Die erweiterte Demokratie – Teil I
Der vorliegende Aufsatz skizziert die Grenzen der Wirksamkeit demokratischer Prozesse. In den folgenden Teilen der hiermit beginnenden Serie wird dann aufgezeigt, wie sich das Volk gegenwärtig durch seine Fixierung auf demokratische Abstimmungsverfahren selbst entmachtet und der Herrschaft durch Finanz- und Politeliten unterwirft. Vor dem Hintergrund der Klimadebatte und der Enteignungs-Forderungen des Juso-Chefs Kevin Kühnert sollen demgegenüber praktische Wege beschrieben werden, wie »alle Macht« tatsächlich vom Volk ausgehen könnte.

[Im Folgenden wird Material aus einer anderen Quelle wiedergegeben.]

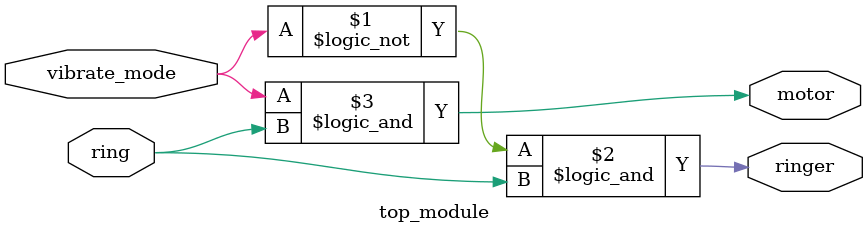
<source format=sv>
module top_module(
	input ring, 
	input vibrate_mode,
	output ringer,
	output motor
);
	
	assign ringer = !vibrate_mode && ring;
	assign motor = vibrate_mode && ring;
	
endmodule

</source>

Das kürzlich vorgelegte Klimaschutzpaket lässt sich nicht anders als ironisch kommentieren. Was als Endziel der CO2-Bepreisung vorgestellt wird, ist eine politische Verhaltenstherapie zur Modifikation der Volksseele. Offenbar soll die Bevölkerung nun mit sanfter Gewalt wie Herdenvieh in die richtige Richtung gelenkt werden. Die zunächst vertagte, aber dann doch irgendwann – wenn’s die Leute vielleicht wieder vergessen haben – kommende Gebührenordnung ist so prozessual eingerichtet wie ein Naturgeschehen: eine allmählich ansteigende finanzielle Belastung, an die man sich gewöhnen wird wie an die zunehmende Hitze. Wirtschaft und Industrie werden ebenso gelenkt. Solange sich der Schaden noch rechnet, wird weiter mit Emissionen gehandelt. Die Kosten-Nutzen-Bilanz soll von selbst dafür sorgen, dass neue und erdfreundliche Technologien hervorgebracht werden. Das ist das Naturgesetz des Marktes, das sich ja schon in der Vergangenheit als so segensreich erwiesen hat.